What is being asked – Every entry is to be reproduced word for word, but the images are not.

(Saved data entries)
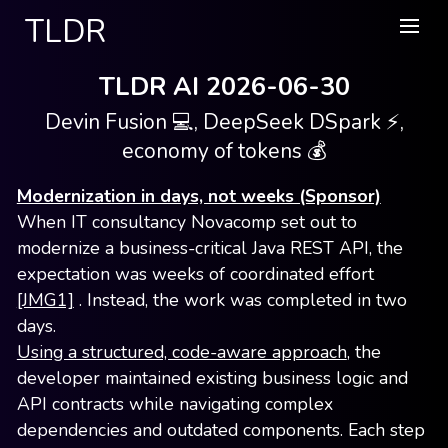
TLDR
TLDR AI 2026-06-30
Devin Fusion 💻, DeepSeek DSpark ⚡,
economy of tokens 💰
Modernization in days, not weeks (Sponsor)
When IT consultancy Novacomp set out to
modernize a business-critical Java REST API, the
expectation was weeks of coordinated effort
[JMG1]
. Instead, the work was completed in two
days.
Using a structured, code-aware approach
, the
developer maintained existing business logic and
API contracts while navigating complex
dependencies and outdated components. Each step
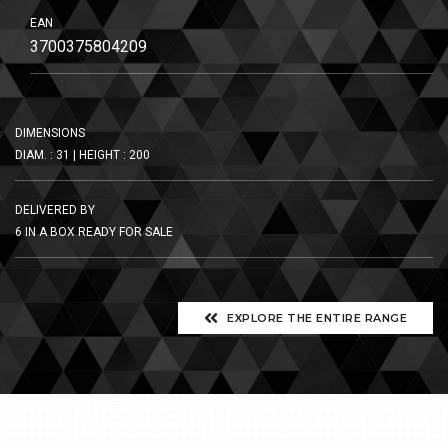
EAN
3700375804209
DIMENSIONS
DIAM. : 31 | HEIGHT : 200
DELIVERED BY
6 IN A BOX READY FOR SALE
EXPLORE THE ENTIRE RANGE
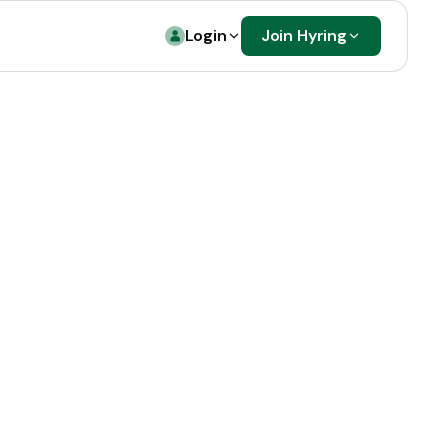
Login
Join Hyring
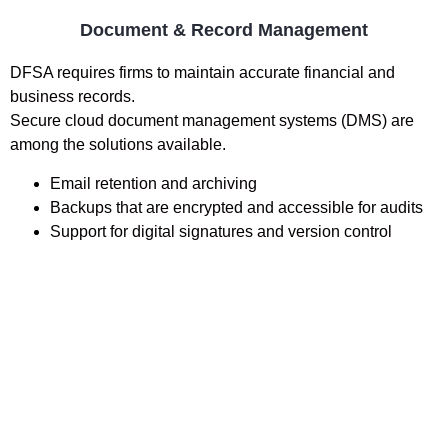
Document & Record Management
DFSA requires firms to maintain accurate financial and
business records.
Secure cloud document management systems (DMS) are
among the solutions available.
Email retention and archiving
Backups that are encrypted and accessible for audits
Support for digital signatures and version control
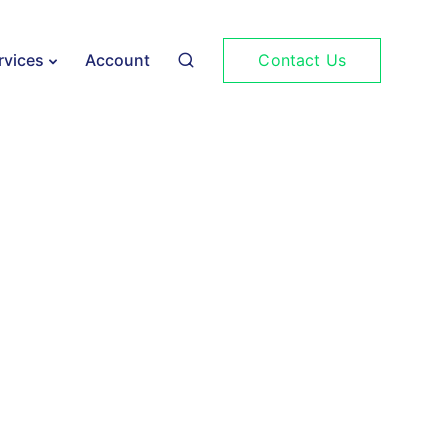
Contact Us
rvices
Account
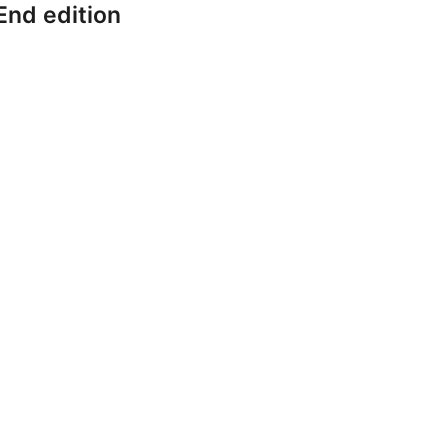
End edition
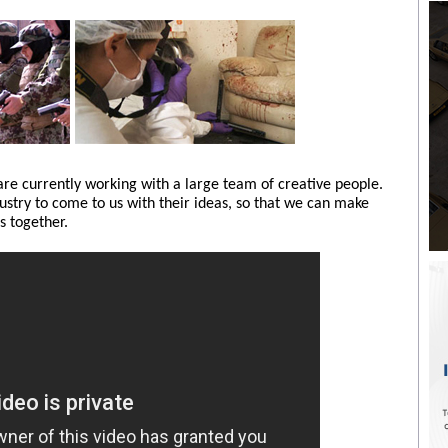
e currently working with a large team of creative people.
dustry to come to us with their ideas, so that we can make
 together.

Expected output –
TLDR
TLDR AI 2026-06-30
Devin Fusion 💻, DeepSeek DSpark ⚡,
economy of tokens 💰
Modernization in days, not weeks (Sponsor)
When IT consultancy Novacomp set out to
modernize a business-critical Java REST API, the
expectation was weeks of coordinated effort
[JMG1]
. Instead, the work was completed in two
days.
Using a structured, code-aware approach
, the
developer maintained existing business logic and
API contracts while navigating complex
dependencies and outdated components. Each step
EAN
3700375804209
DIMENSIONS
DIAM. : 31 | HEIGHT : 200
DELIVERED BY
6 IN A BOX READY FOR SALE
EXPLORE THE ENTIRE RANGE
Login
Join Hyring
Document & Record Management
DFSA requires firms to maintain accurate financial and
business records.
Secure cloud document management systems (DMS) are
among the solutions available.
Email retention and archiving
Backups that are encrypted and accessible for audits
Support for digital signatures and version control
Contact Us
rvices
Account
End edition
e currently working with a large team of creative people.
dustry to come to us with their ideas, so that we can make
 together.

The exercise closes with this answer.